"Must Works of Art Reflect Only Marketplace Values?"

Bob Perelman, "Must Works of Art Reflect Only Marketplace Values?"

(The Philadelphia Inquirer, Sunday, February 5, 1995)

Government by irritation: It's one of the dominant political modes of our day. Taking their cue from talk-show hosts, politicians try to topple their opponents by unleashing discontent. These days, the National Endowment for the Arts serves as a handy source of annoyance if not outrage: A few well-publicized examples of troublesome art have, over the last few years, been able to furnish a great supply of instant political energy.

It's not easy to argue against such energy. The value of art is not always instantly apparent - and at the same time the difficulties art brings with it are much more likely to be perceived at a glance. The latest remarks by senators that the NEA be abolished unless it supports "family values" show how true this is.

Rather than arguing for art that is familiar, obedient and at best ornamental, I think art is valuable to the community precisely because it's not perfectly predictable or obedient.

That doesn't mean that unruly art is automatically wonderful. Art is one of the testing grounds between individuals and the community. The point is that it's an opportunity for judgment: Members of the community need to make up their minds about it. That's one of the basic values of art. It can't be approached dogmatically.

If the NEA budget is considered in terms of the $1.5 trillion federal budget, it's hardly a big deal, amounting to a relatively piddling $167 million, a fraction of a percent. The military spends more on marching bands.

To eliminate the NEA would save each American exactly 65 cents a year - the cost of a can of soda. Here in Philadelphia, dance, poetry, the visual arts and theater would all suffer; the gamut of organizations affected would range from the Institute for Contemporary Art to the Please Touch Museum, from the Philadelphia Orchestra to the Settlement Music School.

The bigger, more established concerns would take a hit, but would probably survive. Some of the smaller organizations might have to close. Those who are out of sympathy with the arts might think that's fine: If a theater company needs a handout to survive there's something wrong with it. But to consider the arts in such a framework is an unfair oversimplification.

For one thing, business itself is not treated in such a sink-or-swim way. Government subsidies are an integral part of many industries, from farming to sports franchises. One of the better reasons for such subsidies is that they shield enterprises from momentary reverses. If farmers couldn't survive a single bad season, it would ultimately make for a weak social fabric. With the arts, the time frame is often more stretched out. It can easily take decades for general taste to approve of development in art.

The last hundred years are full of examples. In France painters such as Claude Monet and Henri Matisse were ridiculed by the majority of their contemporaries and there was a riot at the premier of Igor Stravinsky's "Rite of Spring." Of course, paintings by Monet and Matisse are now among the most valuable objects on the planet; and 30 years after it had driven listeners into a frenzy of disgust, Stravinski's music was used by Disney as the soundtrack to the dinosaur section of Fantasia.

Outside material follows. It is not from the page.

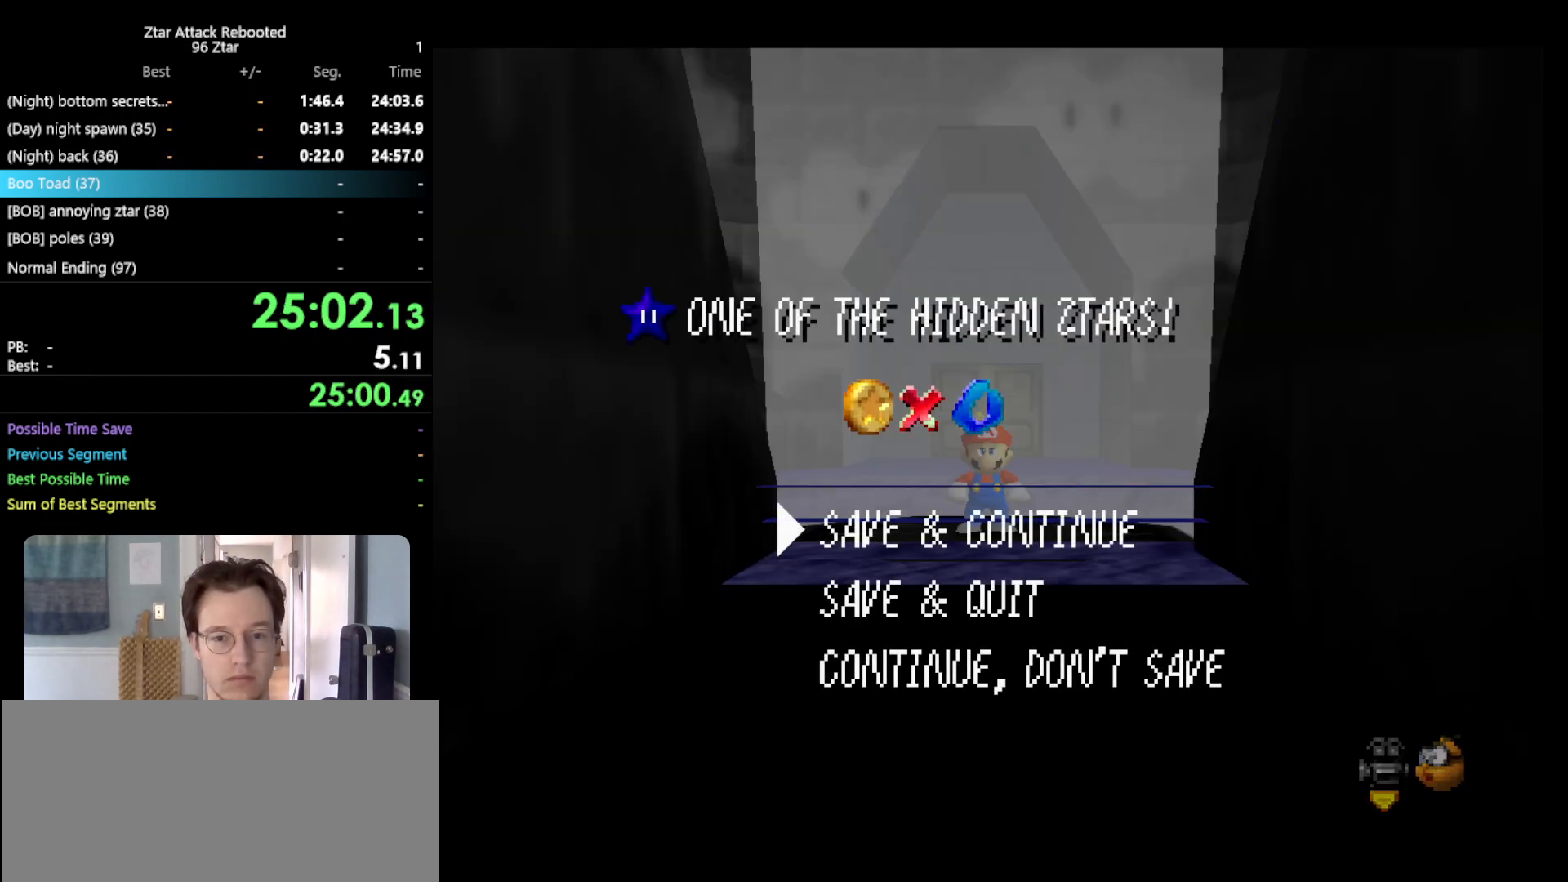
{"buttons": ["DPAD_UP"], "left_stick": "center", "events": [[50, "A", "down"], [150, "A", "up"]]}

These are examples of successes. But its not always the case that today's innovative art becomes tomorrow's classic. A 1920s symphony by George Antheil that used airplane engines has not yet become a cultural treasure (nor is it likely to). That's important. It raises the point to say "Fine, innovate, be creative, but only if you turn out to be Monet. No duds or wild excesses, please."

But why should the government have to underwrite art? Didn't Monet work on his own?

There are a couple of answers to this. For one thing, a significant part of NEA money goes to community groups, often helping get art to places it doesn't normally reach: smaller towns, rural areas, schools that don't have the resources for art programs. And for the government to cut all arts funding would mean that it recognizes no values other than the marketplace.

Under the reign of purely economic motives, there is no way anyone would want to produce something unless it could be sold immediately.

Imagine a society in which every cultural product had to turn a profit instantly. If you want to get a sense of how claustrophobic this can be, consider how commercial television is dominated by spinoffs and imitations.

Given how informative, exciting and revealing the arts can be, what an important antidote they are to instant opinion polls, and how essential they already are to different parts of the community, I think they're worth 65 cents a year. The money is not wasted: People in the arts are appreciative of the little support they get and work hard whether or not they get it.

By their very nature, the arts speak to the individual's judgment at the same time as they offer possibilities for building communities. They're perfect training for the independence and possible sense of connection that we need to live in a democracy.

Maybe 65 cents is a bit low. Why not make it $1.30?